Among the derailed tank cars were seven transporting highly flammable liquefied petroleum gas (LPG), seven more carrying highly flammable liquefied propane gas and two with sodium hydroxide, a non-flammable corrosive material. Initially, three of the derailed cars opened up and the propane and LPG immediately caught fire.
Although characteristics of this incident were similar to widely known incidents that occurred in Waverly, TN, in 1978 and Crescent City, IL, in 1970 (see Firehouse®, December 1995), the outcomes were much different.
In the Waverly accident, in which 12 people were killed, a derailed propane tank car became involved in a boiling liquid expanding vapor explosion (BLEVE). It was cold when the train derailed in Waverly, just as it was in Weyauwega; however, two days into the Waverly incident, the temperature started warming up. This caused the pressure to increase inside the damaged tank car until it exploded.
Crescent City's experience was similar to Weyauwega's in that several propane tank cars derailed in the center of town. Resulting fires impinging on the tanks caused the propane tanks to BLEVE, injuring response personnel and bystanders and causing widespread property damage. In Weyauwega, by contrast, no one was injured and property damage was limited.
The derailment in Weyauwega occurred at 5:55 A.M. The wind was calm and the temperature was about 30 degrees Fahrenheit. Twenty-four volunteer firefighters from the Weyauwega Fire Department were on the scene within five minutes, led by Assistant Chief Jim Baehnman Fire Chief Gary Hecker was away on vacation when the accident occurred; he returned the second week of the incident but left Baehnman in charge.
Upon arrival at the scene, Baehnman took command and immediately established the incident command system. The derailment had blocked the rail crossing on Mill Street, so it was difficult to determine what was happening on the north side of the tracks. Fires were burning, with large fireballs 200 to 300 feet high and visible at times 13 miles away.
It appeared that there were three separate fires. The first was a large fire fed by a damaged tank car at the intersection of Mill Street and the railroad crossing. The second fire involved a feedmill 75 yards east of the crossing. The third fire was 75 yards west of the crossing and involved a storage building. It is believed that the third fire was started by power lines downed by the derailment.

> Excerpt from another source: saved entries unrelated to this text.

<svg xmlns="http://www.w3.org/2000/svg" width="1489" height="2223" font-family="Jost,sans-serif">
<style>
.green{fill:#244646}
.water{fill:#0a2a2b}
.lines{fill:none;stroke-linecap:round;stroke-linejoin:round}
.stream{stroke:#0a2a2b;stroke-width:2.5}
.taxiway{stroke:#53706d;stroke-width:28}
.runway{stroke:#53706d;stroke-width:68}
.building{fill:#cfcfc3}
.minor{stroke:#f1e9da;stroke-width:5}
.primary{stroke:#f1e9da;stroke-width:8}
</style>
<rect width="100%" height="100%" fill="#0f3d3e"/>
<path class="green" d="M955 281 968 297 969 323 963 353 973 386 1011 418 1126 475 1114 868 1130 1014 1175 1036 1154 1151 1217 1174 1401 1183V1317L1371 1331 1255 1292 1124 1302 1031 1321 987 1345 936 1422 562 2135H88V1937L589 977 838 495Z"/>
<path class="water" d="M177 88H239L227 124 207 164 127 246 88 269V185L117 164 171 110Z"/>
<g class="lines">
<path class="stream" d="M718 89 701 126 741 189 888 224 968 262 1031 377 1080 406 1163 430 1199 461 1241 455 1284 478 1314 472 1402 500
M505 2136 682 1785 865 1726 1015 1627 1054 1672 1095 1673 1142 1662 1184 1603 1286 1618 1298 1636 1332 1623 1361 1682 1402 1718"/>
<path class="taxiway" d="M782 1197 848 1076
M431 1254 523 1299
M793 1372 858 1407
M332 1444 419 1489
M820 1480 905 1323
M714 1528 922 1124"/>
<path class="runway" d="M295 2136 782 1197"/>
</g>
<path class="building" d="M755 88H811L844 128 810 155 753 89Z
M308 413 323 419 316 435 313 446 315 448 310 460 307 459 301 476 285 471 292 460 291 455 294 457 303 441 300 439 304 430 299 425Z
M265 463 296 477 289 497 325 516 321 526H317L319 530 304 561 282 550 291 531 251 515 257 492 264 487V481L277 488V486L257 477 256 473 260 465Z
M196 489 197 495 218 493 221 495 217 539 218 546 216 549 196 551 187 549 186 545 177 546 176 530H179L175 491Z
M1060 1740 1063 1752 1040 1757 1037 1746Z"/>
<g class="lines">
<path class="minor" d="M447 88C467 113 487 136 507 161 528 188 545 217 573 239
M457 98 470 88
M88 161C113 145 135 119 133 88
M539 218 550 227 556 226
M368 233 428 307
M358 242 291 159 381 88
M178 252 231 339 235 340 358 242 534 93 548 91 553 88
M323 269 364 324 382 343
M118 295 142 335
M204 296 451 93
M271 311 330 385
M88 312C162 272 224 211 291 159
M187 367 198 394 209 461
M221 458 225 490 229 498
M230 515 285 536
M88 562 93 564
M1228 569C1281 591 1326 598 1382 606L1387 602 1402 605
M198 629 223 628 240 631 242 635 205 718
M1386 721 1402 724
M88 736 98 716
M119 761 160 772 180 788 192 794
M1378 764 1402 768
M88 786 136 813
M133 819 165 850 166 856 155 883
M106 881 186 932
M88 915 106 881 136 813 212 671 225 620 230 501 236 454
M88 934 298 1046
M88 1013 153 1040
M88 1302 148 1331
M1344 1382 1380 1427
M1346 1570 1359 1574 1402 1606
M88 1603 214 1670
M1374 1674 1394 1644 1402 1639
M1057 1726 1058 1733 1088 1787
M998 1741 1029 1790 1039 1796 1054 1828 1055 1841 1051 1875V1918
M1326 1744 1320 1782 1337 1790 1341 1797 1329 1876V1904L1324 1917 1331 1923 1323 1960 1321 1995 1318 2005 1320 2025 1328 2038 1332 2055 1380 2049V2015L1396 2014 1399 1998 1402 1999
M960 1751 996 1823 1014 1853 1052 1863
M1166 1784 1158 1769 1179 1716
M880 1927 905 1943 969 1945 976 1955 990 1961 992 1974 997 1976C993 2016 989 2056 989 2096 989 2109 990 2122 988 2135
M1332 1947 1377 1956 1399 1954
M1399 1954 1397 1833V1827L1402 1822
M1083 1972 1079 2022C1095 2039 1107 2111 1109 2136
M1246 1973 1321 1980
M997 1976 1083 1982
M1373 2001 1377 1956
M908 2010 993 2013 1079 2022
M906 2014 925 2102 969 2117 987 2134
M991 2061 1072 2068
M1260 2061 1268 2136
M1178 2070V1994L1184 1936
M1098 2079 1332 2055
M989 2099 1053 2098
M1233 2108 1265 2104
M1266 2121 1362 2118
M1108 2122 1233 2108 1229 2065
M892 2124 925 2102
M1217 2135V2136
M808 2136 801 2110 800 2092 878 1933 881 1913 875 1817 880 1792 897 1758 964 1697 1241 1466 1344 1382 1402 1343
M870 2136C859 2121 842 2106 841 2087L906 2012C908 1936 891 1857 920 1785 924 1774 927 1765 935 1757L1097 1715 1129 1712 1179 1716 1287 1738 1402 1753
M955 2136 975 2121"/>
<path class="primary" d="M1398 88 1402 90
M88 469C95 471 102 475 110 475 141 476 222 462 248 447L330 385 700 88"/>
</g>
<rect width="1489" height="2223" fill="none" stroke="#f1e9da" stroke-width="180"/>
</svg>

Sizing up the situation, Baehnman realized that the incident was beyond local capabilities and asked for assistance from neighboring communities, the state of Wisconsin and Region V of the U.S. Environmental Protection Agency (EPA). Fire departments from Clintonville, Fremont, Iola, Manawa, Mukwa, Navarino, New London, Poysippi, Scandinavia, Tustin, Waupaca and West Bloomfield responded with apparatus and over 200 firefighters. (Several days into the incident, a rescue truck built by Pierce Fire Apparatus in Appleton, WI, and sold to the Glen Cove, NY, Volunteer Fire Department was sent to Weyauwega and allowed to be used in the operation, courtesy of the Glen Cove department.)
Many mutual aid personnel were used to man roadblocks and help staff the command center. Radio communications quickly became a problem because of the volume of traffic from all of the responding agencies. Additionally, agencies from the private sector as well as the state and federal governments responded, including Region V EPA from Chicago, IL, Wisconsin Department of Natural Resources (DNR), State Emergency Management, the governor's office, Wisconsin National Guard, state EPA, Federal Railroad Administration, American Red Cross and Salvation Army.